■ 引用原文
━━━━━━

析构函数virtual 与non-virtual

http://www.cppblog.com/aaxron/archive/2010/12/23/137293.html
一旦使用的继承机制, 如果基类没有设置为虚函数, 那么子类的析构函数很可能不会调用.
为什么是可能而不是一定呢?
因为是只会在指针的场景;

class Base
{
public:
    Base(){
        cout<<"Base Construcing"<<endl;
    }

    ~Base(){
        cout<<"Base Destrucing"<<endl;
    }

};

class Derived : public Base
{
public:
    Derived(){
        cout<<"Derived Constructing"<<endl;
    }

    ~Derived(){
        cout<<"Derived Destructing"<<endl;
    }
};

int main() {
    Base *base = new Derived;
    delete base;

cout<< "*************分割线*************"<<endl;
    Derived Derived;
    return 0;
}

下面是输出

Base Construcing
Derived Constructing
Base Destrucing
*************分割线*************
Base Construcing
Derived Constructing
Derived Destructing
Base Destrucing

• 可以看出, 当使用父类指针的时候, 如果虚析构函数不具有多态性(virtual), 那么,Base*就只会调用Base类的析构函数,而不会去寻找子类的析构函数.
• 也不能把Base* 改成Derived指针,因为Derived指针有一天也可能变成其他类型的父类

━━━━━━

■ 所给数据
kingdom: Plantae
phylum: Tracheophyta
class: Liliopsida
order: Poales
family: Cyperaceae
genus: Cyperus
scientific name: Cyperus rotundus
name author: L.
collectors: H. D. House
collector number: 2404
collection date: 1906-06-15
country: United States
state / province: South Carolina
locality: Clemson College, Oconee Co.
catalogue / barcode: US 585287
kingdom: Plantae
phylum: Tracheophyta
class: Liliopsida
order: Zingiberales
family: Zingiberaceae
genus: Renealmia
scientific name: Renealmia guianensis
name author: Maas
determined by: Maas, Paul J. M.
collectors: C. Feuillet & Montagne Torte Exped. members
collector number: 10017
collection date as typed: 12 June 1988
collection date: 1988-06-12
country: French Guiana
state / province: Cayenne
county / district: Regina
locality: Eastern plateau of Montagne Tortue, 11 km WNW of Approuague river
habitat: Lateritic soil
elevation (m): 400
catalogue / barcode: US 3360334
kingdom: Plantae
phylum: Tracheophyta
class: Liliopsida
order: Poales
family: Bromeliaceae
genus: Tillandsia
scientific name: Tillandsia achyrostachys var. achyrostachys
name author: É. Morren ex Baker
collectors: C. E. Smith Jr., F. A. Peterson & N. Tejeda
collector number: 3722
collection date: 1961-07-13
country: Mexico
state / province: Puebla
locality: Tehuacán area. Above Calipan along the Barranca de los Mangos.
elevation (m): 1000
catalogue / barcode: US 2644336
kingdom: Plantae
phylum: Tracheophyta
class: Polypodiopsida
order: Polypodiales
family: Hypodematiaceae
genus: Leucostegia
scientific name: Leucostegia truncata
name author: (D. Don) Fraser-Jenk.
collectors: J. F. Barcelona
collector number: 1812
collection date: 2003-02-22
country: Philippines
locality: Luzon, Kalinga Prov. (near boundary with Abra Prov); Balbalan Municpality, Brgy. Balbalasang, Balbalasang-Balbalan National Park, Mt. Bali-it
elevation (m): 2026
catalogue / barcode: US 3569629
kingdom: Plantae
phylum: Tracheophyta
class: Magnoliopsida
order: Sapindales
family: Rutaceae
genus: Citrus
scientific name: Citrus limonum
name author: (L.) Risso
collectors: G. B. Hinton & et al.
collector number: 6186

━━━━━━

■ 完成下列任务
A) 在讲析构函数的这篇原文里，列出程序代码中用 cout 输出的全部字符串字面量。
B) 把上面所给的全部数据行原样照抄一遍。
原文与这些数据行彼此毫无关联。

■ 参考答案
A)
"Base Construcing"
"Base Destrucing"
"Derived Constructing"
"Derived Destructing"
"*************分割线*************"

B)
kingdom: Plantae
phylum: Tracheophyta
class: Liliopsida
order: Poales
family: Cyperaceae
genus: Cyperus
scientific name: Cyperus rotundus
name author: L.
collectors: H. D. House
collector number: 2404
collection date: 1906-06-15
country: United States
state / province: South Carolina
locality: Clemson College, Oconee Co.
catalogue / barcode: US 585287
kingdom: Plantae
phylum: Tracheophyta
class: Liliopsida
order: Zingiberales
family: Zingiberaceae
genus: Renealmia
scientific name: Renealmia guianensis
name author: Maas
determined by: Maas, Paul J. M.
collectors: C. Feuillet & Montagne Torte Exped. members
collector number: 10017
collection date as typed: 12 June 1988
collection date: 1988-06-12
country: French Guiana
state / province: Cayenne
county / district: Regina
locality: Eastern plateau of Montagne Tortue, 11 km WNW of Approuague river
habitat: Lateritic soil
elevation (m): 400
catalogue / barcode: US 3360334
kingdom: Plantae
phylum: Tracheophyta
class: Liliopsida
order: Poales
family: Bromeliaceae
genus: Tillandsia
scientific name: Tillandsia achyrostachys var. achyrostachys
name author: É. Morren ex Baker
collectors: C. E. Smith Jr., F. A. Peterson & N. Tejeda
collector number: 3722
collection date: 1961-07-13
country: Mexico
state / province: Puebla
locality: Tehuacán area. Above Calipan along the Barranca de los Mangos.
elevation (m): 1000
catalogue / barcode: US 2644336
kingdom: Plantae
phylum: Tracheophyta
class: Polypodiopsida
order: Polypodiales
family: Hypodematiaceae
genus: Leucostegia
scientific name: Leucostegia truncata
name author: (D. Don) Fraser-Jenk.
collectors: J. F. Barcelona
collector number: 1812
collection date: 2003-02-22
country: Philippines
locality: Luzon, Kalinga Prov. (near boundary with Abra Prov); Balbalan Municpality, Brgy. Balbalasang, Balbalasang-Balbalan National Park, Mt. Bali-it
elevation (m): 2026
catalogue / barcode: US 3569629
kingdom: Plantae
phylum: Tracheophyta
class: Magnoliopsida
order: Sapindales
family: Rutaceae
genus: Citrus
scientific name: Citrus limonum
name author: (L.) Risso
collectors: G. B. Hinton & et al.
collector number: 6186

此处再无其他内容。